The misc en scène is set in contemporary Hong Kong, five years after reunification with China. The film successfully captures the local modernity of Hong Kong, traversed by trans-Asian culture yet highly urbanised. In a way, Lau and Yan were fluid identities, representing the technologized environment of contemporary Hong Kong. On the other hand, Sam and Wong were the most stable characters, one clearly a cop, the other clearly a crook, representatives of an older order. Another thing I’ve noted is that Sam and Wong’s death were marked by technological sounds: the ting of an elevator and the ring of a cell phone provide death knells for Wong and Sam respectively.

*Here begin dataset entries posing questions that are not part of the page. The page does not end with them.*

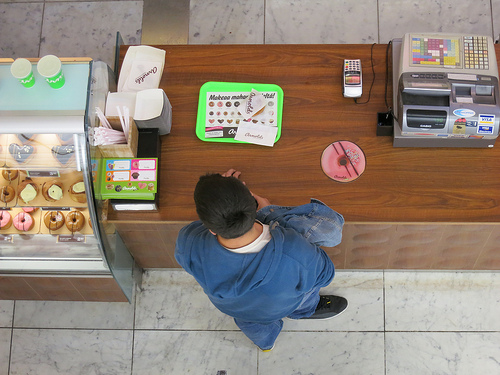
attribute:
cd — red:
[319, 141, 364, 183]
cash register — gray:
[376, 28, 499, 158]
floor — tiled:
[371, 275, 439, 349]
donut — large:
[318, 138, 365, 182]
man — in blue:
[199, 190, 387, 347]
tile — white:
[386, 273, 498, 333]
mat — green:
[183, 71, 296, 147]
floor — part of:
[376, 308, 441, 353]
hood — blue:
[191, 245, 311, 304]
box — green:
[99, 156, 158, 201]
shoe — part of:
[298, 280, 353, 327]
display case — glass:
[10, 60, 127, 299]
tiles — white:
[360, 276, 499, 371]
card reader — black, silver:
[337, 53, 372, 103]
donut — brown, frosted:
[65, 208, 84, 230]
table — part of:
[117, 40, 497, 272]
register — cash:
[385, 24, 498, 151]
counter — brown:
[106, 33, 496, 231]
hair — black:
[191, 172, 256, 238]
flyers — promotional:
[97, 158, 159, 200]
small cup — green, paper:
[2, 49, 38, 98]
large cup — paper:
[34, 46, 75, 91]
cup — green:
[34, 52, 65, 92]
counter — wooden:
[114, 43, 484, 267]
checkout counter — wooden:
[101, 38, 484, 269]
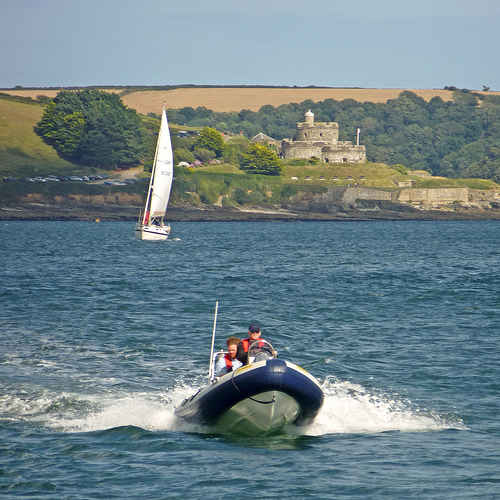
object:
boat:
[173, 299, 324, 438]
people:
[212, 316, 275, 377]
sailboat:
[135, 100, 177, 241]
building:
[281, 106, 367, 165]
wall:
[394, 185, 473, 211]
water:
[0, 220, 498, 318]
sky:
[0, 1, 498, 90]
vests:
[222, 347, 247, 363]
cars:
[68, 173, 90, 182]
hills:
[0, 100, 59, 186]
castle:
[254, 108, 368, 163]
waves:
[39, 373, 166, 432]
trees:
[146, 87, 500, 179]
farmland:
[118, 88, 453, 115]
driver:
[238, 318, 274, 366]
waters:
[1, 252, 500, 373]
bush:
[32, 88, 143, 171]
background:
[0, 84, 500, 221]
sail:
[142, 99, 175, 228]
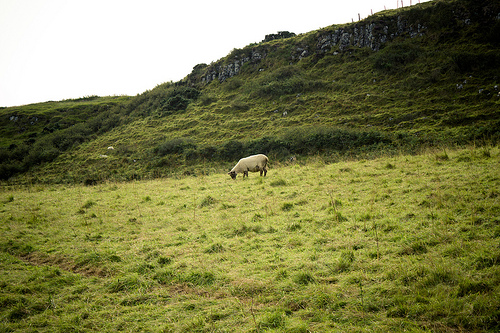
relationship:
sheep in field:
[224, 151, 272, 186] [79, 147, 378, 276]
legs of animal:
[260, 167, 262, 178] [230, 154, 271, 181]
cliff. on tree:
[324, 17, 440, 61] [263, 28, 297, 41]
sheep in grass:
[224, 151, 272, 186] [22, 172, 483, 330]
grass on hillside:
[35, 3, 499, 179] [1, 4, 498, 151]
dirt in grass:
[9, 250, 112, 282] [0, 0, 498, 331]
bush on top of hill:
[261, 27, 306, 42] [122, 11, 494, 125]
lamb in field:
[228, 151, 271, 181] [1, 159, 495, 331]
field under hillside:
[16, 188, 498, 299] [68, 27, 497, 148]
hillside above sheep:
[1, 4, 498, 151] [222, 149, 270, 180]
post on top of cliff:
[357, 11, 362, 21] [196, 2, 499, 92]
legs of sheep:
[231, 165, 304, 192] [215, 140, 291, 220]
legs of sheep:
[254, 168, 271, 178] [215, 125, 285, 189]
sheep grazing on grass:
[224, 151, 272, 186] [0, 139, 498, 329]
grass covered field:
[22, 172, 483, 330] [16, 188, 498, 299]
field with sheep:
[16, 188, 498, 299] [211, 146, 281, 187]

This movie was nothing short of amazing, the cinematography beautiful. The ending was shocking, I really didn’t expect Yan to die just like that. The things that Lau did to keep his life in the police force was extreme, at the start I thought it was because he wanted to be a good cop through and through but towards the end, I felt it was more of self-preservation.




One Comment Add yours

  1. jonlwch says:

    “I felt it was more of self-preservation.”
    Agreed on this point, although the film discusses morality quite a bit and the characters struggle with playing both sides, I felt that Andy Lau’s character just found himself in a position where he did not need Hon Sam anymore and instead wanted to get rid of him to prevent his identity from being compromised. It was quite possible that Lau had in fact turned over a new leaf and wanted out of the triads but that was more because he found himself contented with the life he lead as a police officer and that he had really become what he was only pretending to be over all those years.